Certainly one former officemate (Tony) has never looked back. He may not be representative of the typical PhD graduate as he was recognized as a ace master programmer.
(I mean: everyone agreed this guy was good at programming...)
 
 
2 hours later…
11:20 PM
The title of this one oh my goodness
1
Q: Hardest circuit diagram

ten1o I have provided an example of the type of problem I am having issues with. In the given diagram, the resistances and batteries are identical and the batteries do not have internal resistances(for the sake of the argument). How can we compare the current over these resistances? (I could solve ...

@ZeroTheHero Sure it's mentally stimulating, but wouldn't it be a better world if incentives were such that those brilliant and highly trained people were working on environmentally stable energy sources, transportation systems, or warp drive engines?
 
11:33 PM
@DanielSank How do you make incentives so that "important" things get prioritized, and who should be deciding what counts as "important"?
 
vzn
11:50 PM
lol its called the "invisible hand" of capitalism which is sometimes mindless :o ... oh and now its all turbocharged into neoliberalism :o
 
@alarge A mix between the free market and the government.
Governments are around to do things that benefit everyone but are unsuitable for free market economics.
Clearly, preserving the natural environment is not suitable to the free market. With abundant fossil fuel, it hasn't be a great idea for anyone to make/sell/buy other sources of energy. It's also no really worth any individual's time/money to produce realistically useful public transportation in already-developed areas like California.
IMHO, governments are supposed to look at situations like this and say "Ok, we're all going to suffer unimaginably if we persist in generating carbon dioxide. Nobody can or will fix this on their own.
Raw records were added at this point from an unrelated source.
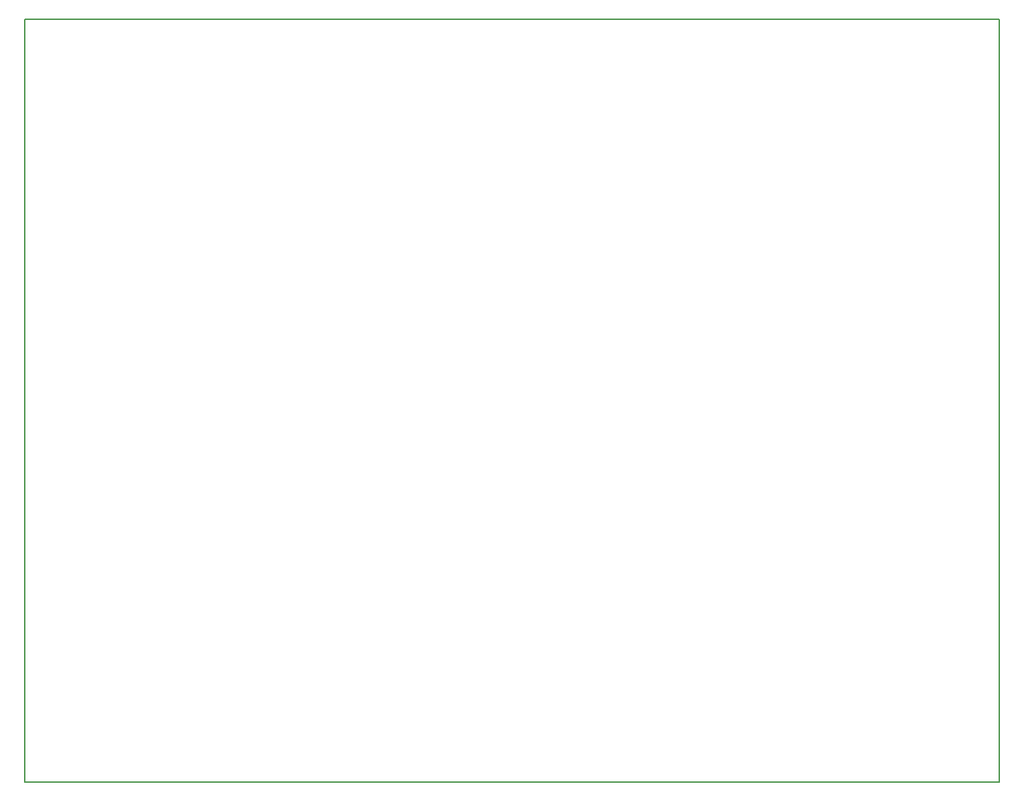
<source format=gm1>
G04 #@! TF.GenerationSoftware,KiCad,Pcbnew,8.0.5*
G04 #@! TF.CreationDate,2024-10-28T15:03:55+01:00*
G04 #@! TF.ProjectId,Aurelia-robotics-PCB,41757265-6c69-4612-9d72-6f626f746963,rev?*
G04 #@! TF.SameCoordinates,Original*
G04 #@! TF.FileFunction,Profile,NP*
%FSLAX46Y46*%
G04 Gerber Fmt 4.6, Leading zero omitted, Abs format (unit mm)*
G04 Created by KiCad (PCBNEW 8.0.5) date 2024-10-28 15:03:55*
%MOMM*%
%LPD*%
G01*
G04 APERTURE LIST*
G04 #@! TA.AperFunction,Profile*
%ADD10C,0.150000*%
G04 #@! TD*
G04 APERTURE END LIST*
D10*
X67000000Y-26000000D02*
X187000000Y-26000000D01*
X187000000Y-120000000D01*
X67000000Y-120000000D01*
X67000000Y-26000000D01*
M02*

</source>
Therefore, we deem it "costly" to produce carbon dioxide and will now represent that with a tax, which we will spend subsidizing development of alternative energies."
Or something.
I mean, honestly based on the UN's report, I think human civilization needs to say "That's it, we're banning fossil fuels after 2050. Make your economic decisions with that in mind". It might cause trouble, but it would avoid catastrophe and I think with that much lead time the markets will do just fine.
30 years is actually a pretty long time.